-- What the task requires --
Quote the records beneath, complete and exact. Leave out images.
──────── Given data
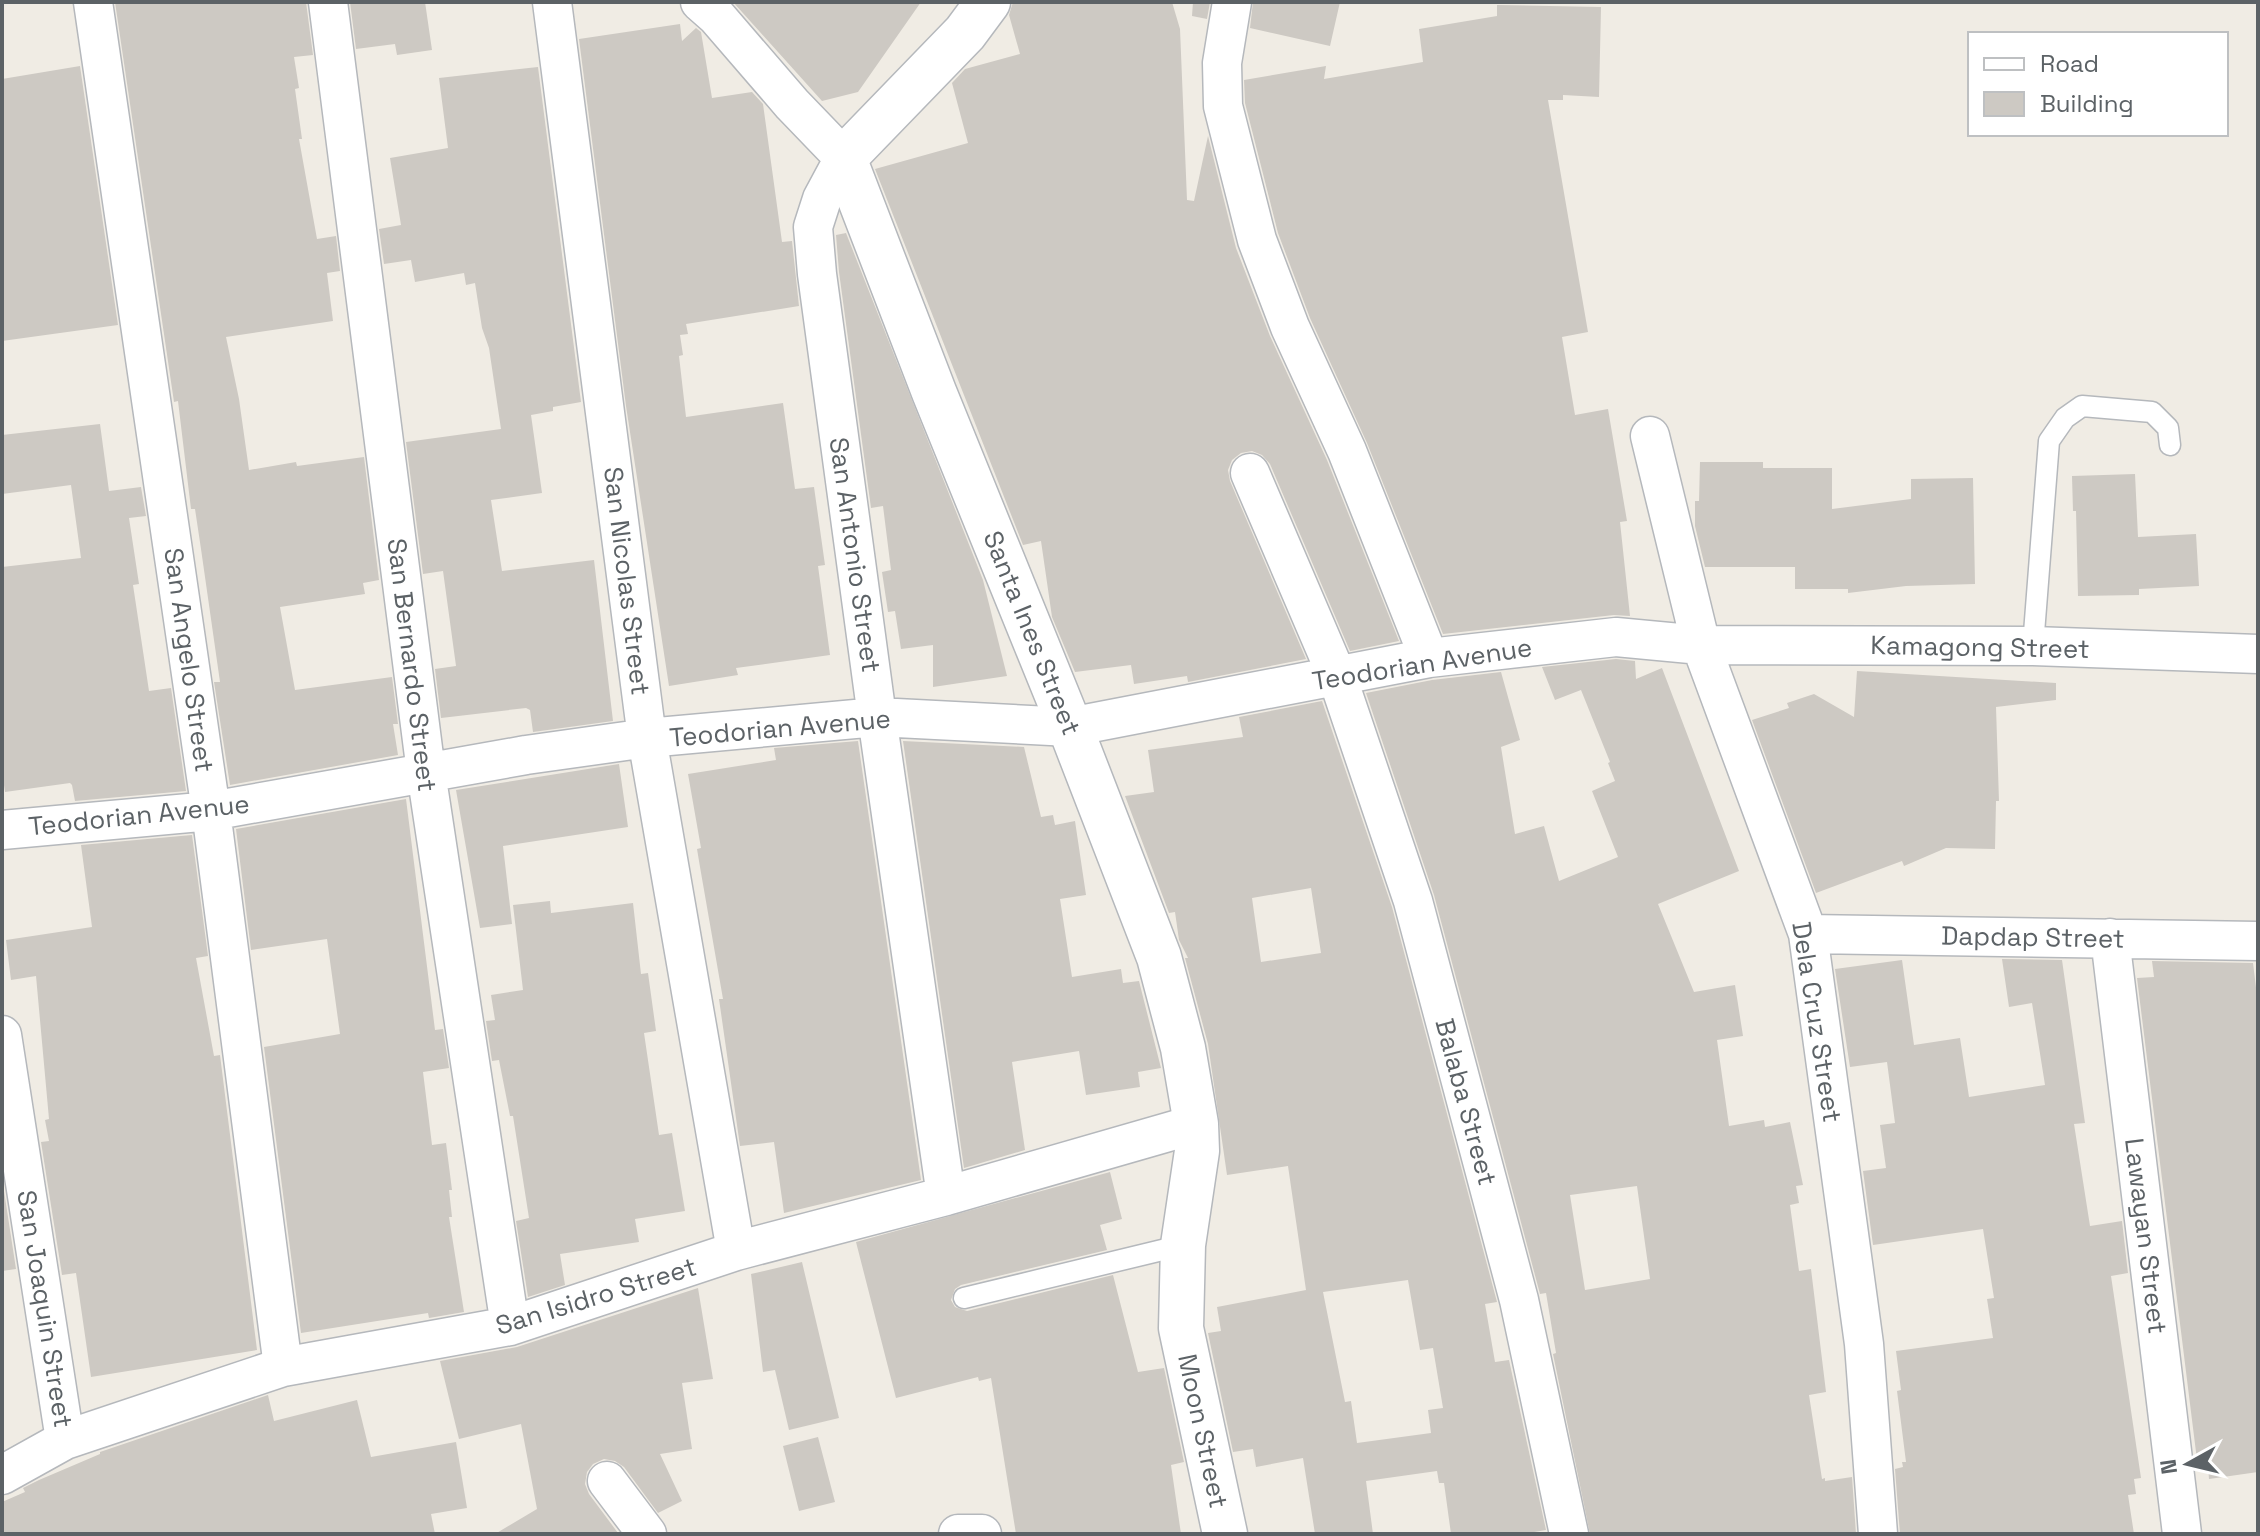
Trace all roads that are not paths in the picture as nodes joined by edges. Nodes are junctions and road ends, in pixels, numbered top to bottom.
1 (93, 2) edge
2 (328, 2) edge
3 (552, 2) edge
4 (700, 2) edge
5 (988, 2) edge
6 (1232, 2) edge
7 (844, 158) junction
8 (1650, 436) dead end
9 (2170, 445) dead end
10 (1250, 473) dead end
11 (1701, 645) junction
12 (2033, 646) junction
13 (2258, 654) edge
14 (1429, 658) junction
15 (1337, 676) junction
16 (877, 717) junction
17 (1070, 727) junction
18 (647, 738) junction
19 (426, 772) junction
20 (211, 811) junction
21 (2, 830) edge
22 (1808, 934) junction
23 (2110, 938) junction
24 (2258, 941) edge
25 (2, 1035) edge
26 (1196, 1124) junction
27 (946, 1196) junction
28 (1183, 1245) junction
29 (736, 1251) junction
30 (964, 1298) dead end
31 (510, 1326) junction
32 (1181, 1328) joint
33 (283, 1367) junction
34 (65, 1440) junction
35 (2, 1475) edge
36 (607, 1481) dead end
37 (647, 1534) edge
38 (958, 1534) edge
39 (982, 1534) edge
40 (1225, 1534) edge
41 (1569, 1534) edge
42 (1878, 1534) edge
43 (2182, 1534) edge

1 - 20 street, San Angelo Street
2 - 19 street, San Bernardo Street
3 - 18 street, San Nicolas Street
4 - 7 street, Santa Ines Street
5 - 7 street
6 - 14 street
7 - 16 street, San Antonio Street
7 - 17 street, Santa Ines Street
8 - 11 street, Dela Cruz Street
9 - 12 lane
10 - 15 street, Balaba Street
11 - 12 street, Kamagong Street
11 - 14 street, Teodorian Avenue
11 - 22 street, Dela Cruz Street
12 - 13 street, Kamagong Street
14 - 15 street, Teodorian Avenue
15 - 17 street, Teodorian Avenue
15 - 41 street, Balaba Street
16 - 17 street, Teodorian Avenue
16 - 18 street, Teodorian Avenue
16 - 27 street, San Antonio Street
17 - 26 street, Santa Ines Street
18 - 19 street, Teodorian Avenue
18 - 29 street, San Nicolas Street
19 - 20 street, Teodorian Avenue
19 - 31 street, San Bernardo Street
20 - 21 street, Teodorian Avenue
20 - 33 street, San Angelo Street
22 - 23 street, Dapdap Street
22 - 42 street, Dela Cruz Street
23 - 24 street, Dapdap Street
23 - 43 street, Lawayan Street
25 - 34 street, San Joaquin Street
26 - 27 street, San Isidro Street
26 - 28 street, Santa Ines Street
27 - 29 street, San Isidro Street
28 - 30 lane
28 - 32 street, Santa Ines Street
29 - 31 street, San Isidro Street
31 - 33 street, San Isidro Street
32 - 40 street, Moon Street
33 - 34 street, San Isidro Street
34 - 35 street, San Isidro Street
36 - 37 street
38 - 39 street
────────────────
-- Result --
Trace all roads that are not paths in the picture as nodes joined by edges. Nodes are junctions and road ends, in pixels, numbered top to bottom.
1 (93, 2) edge
2 (328, 2) edge
3 (552, 2) edge
4 (700, 2) edge
5 (988, 2) edge
6 (1232, 2) edge
7 (844, 158) junction
8 (1650, 436) dead end
9 (2170, 445) dead end
10 (1250, 473) dead end
11 (1701, 645) junction
12 (2033, 646) junction
13 (2258, 654) edge
14 (1429, 658) junction
15 (1337, 676) junction
16 (877, 717) junction
17 (1070, 727) junction
18 (647, 738) junction
19 (426, 772) junction
20 (211, 811) junction
21 (2, 830) edge
22 (1808, 934) junction
23 (2110, 938) junction
24 (2258, 941) edge
25 (2, 1035) edge
26 (1196, 1124) junction
27 (946, 1196) junction
28 (1183, 1245) junction
29 (736, 1251) junction
30 (964, 1298) dead end
31 (510, 1326) junction
32 (1181, 1328) joint
33 (283, 1367) junction
34 (65, 1440) junction
35 (2, 1475) edge
36 (607, 1481) dead end
37 (647, 1534) edge
38 (958, 1534) edge
39 (982, 1534) edge
40 (1225, 1534) edge
41 (1569, 1534) edge
42 (1878, 1534) edge
43 (2182, 1534) edge

1 - 20 street, San Angelo Street
2 - 19 street, San Bernardo Street
3 - 18 street, San Nicolas Street
4 - 7 street, Santa Ines Street
5 - 7 street
6 - 14 street
7 - 16 street, San Antonio Street
7 - 17 street, Santa Ines Street
8 - 11 street, Dela Cruz Street
9 - 12 lane
10 - 15 street, Balaba Street
11 - 12 street, Kamagong Street
11 - 14 street, Teodorian Avenue
11 - 22 street, Dela Cruz Street
12 - 13 street, Kamagong Street
14 - 15 street, Teodorian Avenue
15 - 17 street, Teodorian Avenue
15 - 41 street, Balaba Street
16 - 17 street, Teodorian Avenue
16 - 18 street, Teodorian Avenue
16 - 27 street, San Antonio Street
17 - 26 street, Santa Ines Street
18 - 19 street, Teodorian Avenue
18 - 29 street, San Nicolas Street
19 - 20 street, Teodorian Avenue
19 - 31 street, San Bernardo Street
20 - 21 street, Teodorian Avenue
20 - 33 street, San Angelo Street
22 - 23 street, Dapdap Street
22 - 42 street, Dela Cruz Street
23 - 24 street, Dapdap Street
23 - 43 street, Lawayan Street
25 - 34 street, San Joaquin Street
26 - 27 street, San Isidro Street
26 - 28 street, Santa Ines Street
27 - 29 street, San Isidro Street
28 - 30 lane
28 - 32 street, Santa Ines Street
29 - 31 street, San Isidro Street
31 - 33 street, San Isidro Street
32 - 40 street, Moon Street
33 - 34 street, San Isidro Street
34 - 35 street, San Isidro Street
36 - 37 street
38 - 39 street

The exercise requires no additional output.